The patterning of radiation-sensitive polymeric films with high energy radiation such as photons, electrons or ion beams is the principal means of defining high resolution circuitry found in semiconductor devices. The radiation-sensitive films, often referred to as “photoresists” regardless of the radiation source, generally consist of multicomponent formulations that are usually spin-cast onto a desired substrate such as a silicon wafer. The radiation is most commonly ultraviolet light of the wavelengths of 436, 365, 257, 248, 193 or 157 nanometers (nm), or a beam of electrons or ions, or “soft” x-ray radiation, also referred to as “extreme ultraviolet” (EUV) or x-rays. The radiation is exposed patternwise and induces a chemical transformation to occur that renders the solubility of the exposed regions of the films different from that of the unexposed areas when the films are treated with an appropriate developer, usually a dilute, basic aqueous solution, such as aqueous tetramethylammonium hydroxide (TMAH).
Photoresists are generally comprised of a polymeric matrix, a radiation-sensitive component, a casting solvent, and other performance enhancing additives. The highest performing photoresists in terms of sensitivity to radiation and resolution capability are the group of photoresists termed “chemically amplified.” Chemically amplified photoresists allow for high resolution, high contrast, and high sensitivity that are not afforded in other photoresists. These photoresists are based on a catalytic mechanism that allows a relatively large number of chemical events such as, for example, deprotection reactions in the case of positive photoresists or crosslinking reactions in the case of negative tone photoresists, to be brought about by the application of a relatively low dose of radiation that induces formation of the catalyst, often a strong acid.
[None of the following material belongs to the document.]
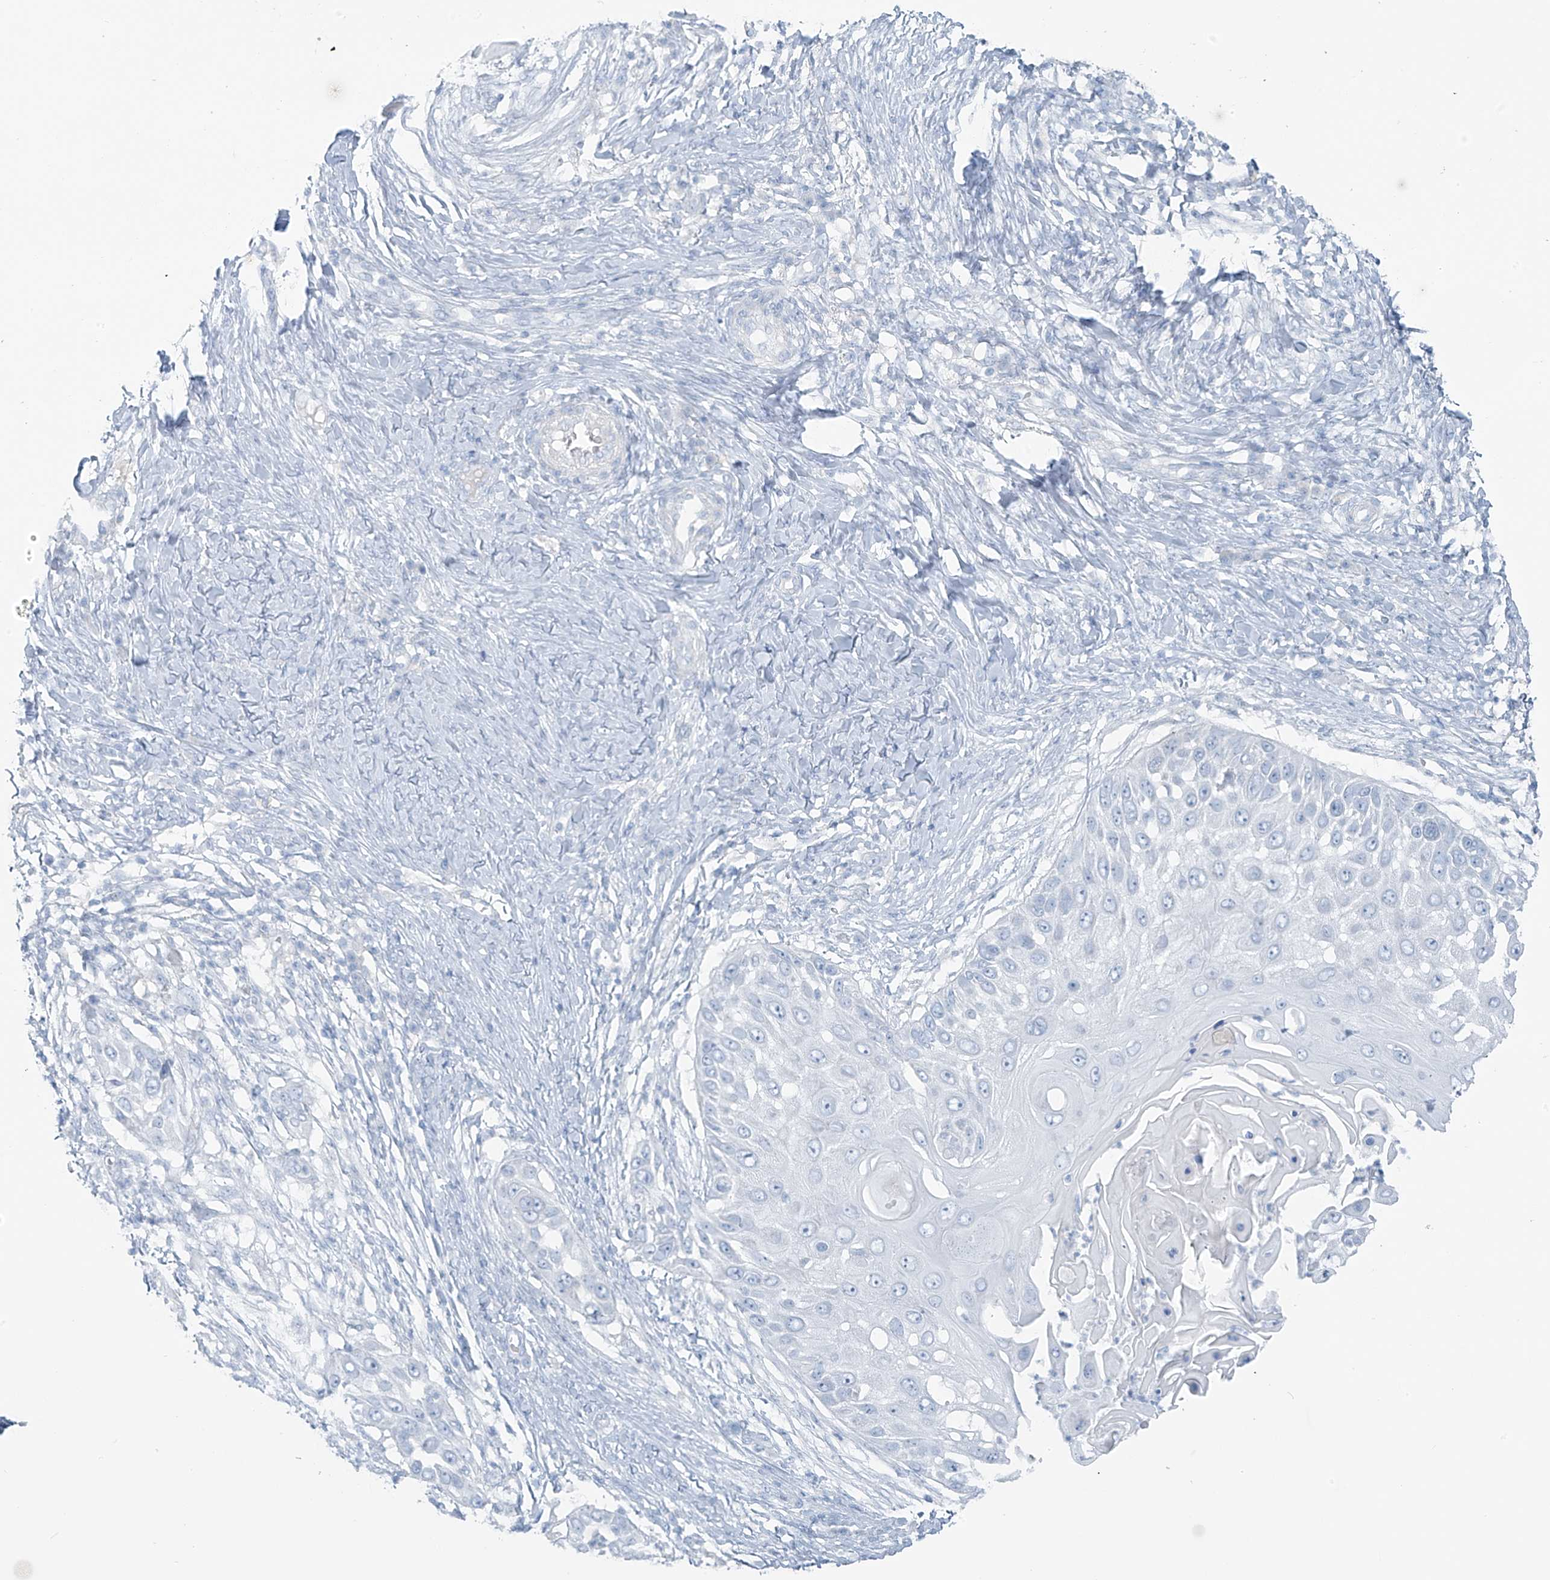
{"staining": {"intensity": "negative", "quantity": "none", "location": "none"}, "tissue": "skin cancer", "cell_type": "Tumor cells", "image_type": "cancer", "snomed": [{"axis": "morphology", "description": "Squamous cell carcinoma, NOS"}, {"axis": "topography", "description": "Skin"}], "caption": "The micrograph demonstrates no staining of tumor cells in skin cancer. Nuclei are stained in blue.", "gene": "SLC25A43", "patient": {"sex": "female", "age": 44}}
The nature of the functional groups that comprise the polymeric matrix of these photoresists dictates the tone of the photoresist (positive or negative) as well as the ultimate performance attributes.
The nature of the polymeric matrix also dictates the suitability of a given photoresist for exposure with particular radiation sources. That is, the absorbance characteristics of a polymer must be carefully considered when designing a material for lithographic applications. This is important with optical lithography where polymers are chosen to provide a relatively transparent matrix for radiation-sensitive compounds such as photoacid generators (PAGs). Absorbance characteristics are also important because the wavelength of radiation used in optical lithography is directly proportional to the ultimate resolution attainable with a photoresist. The desire for higher resolution causes a continuing drive to shorter and shorter radiation wavelengths. For example, the phenolic polymers used for 248 nm imaging, namely derivatives of poly(4-hydroxystyrene) (PHS), are unsuitable for use with 193 nm radiation as the opacity of these PHS materials at 193 nm does not allow for sufficient radiation to create an appropriate image profile throughout the photoresist film thickness. That is, in order for photoresists to function properly, their films must be transparent enough at the exposing wavelength to enable sufficient light to penetrate to the bottom of the film to create usable developed relief images.
In addition to exhibiting the requisite transparency at a particular wavelength, it is important that a photoresist polymer be sufficiently polar so as to ensure solubility in industry standard developers. Polymers having lower solubility in these developers reduce the efficiency of resist development, a significant drawback in the manufacturing process.
There is, accordingly, a need in the art for a cost-effective and controllable method for incorporating functionality into polymers to impart desirable properties, including both polarity (and thus solubility in aqueous acid or base) and transparency at a particular wavelength. U.S. Pat. No. 3,444,148 to Adelman describes polymers prepared by direct polymerization of an alkene hexafluoroalcohol (i.e., an alkene containing a —C(CF3)2—OH group) with a variety of comonomers. The resulting copolymer compositions were found to have desirable characteristics relative to homopolymers that did not have an incorporated hexafluoroalcohol (HFA) group. This approach suffers from low incorporation of the desired HFA functionality (less than 2 mole percent) and is wasteful of valuable fluorinated monomer.
Incorporation of fluorinated alcohols into polymers for use in photoresist compositions has recently been described, but the availability of the requisite materials is limited. An attempt to incorporate an HFA moiety into polymerizable ethylene-containing monomers (vinyl ethers and some olefins) has been described in International Patent Publication Nos. WO 02/079287 A1, WO 01/86352 A2 and WO 03/040827 (DuPont). The methodology described in the aforementioned references involves the reaction of a heteroatom nucleophile with hexafluoroisobutene oxide. This restrictive chemistry limits the structural diversity of target molecules and is not suitable for the preparation of acrylate or methacrylate monomers.
Accordingly, there is an ongoing need for new compounds and methods that can be used to “tailor” the properties of a photoresist composition. Optimally, such compounds and methods would enable preparation of a broad range of polymer structures having desirable properties without need for costly starting materials or complex syntheses. The present invention is directed to the aforementioned need in the art, and, in part, provides compounds and methods that allow for the incorporation of fluoroalkylalcohol (i.e., fluorinated hydroxyalkyl or “fluoroalkanol”) groups in a cost-effective, controlled, reproducible manner.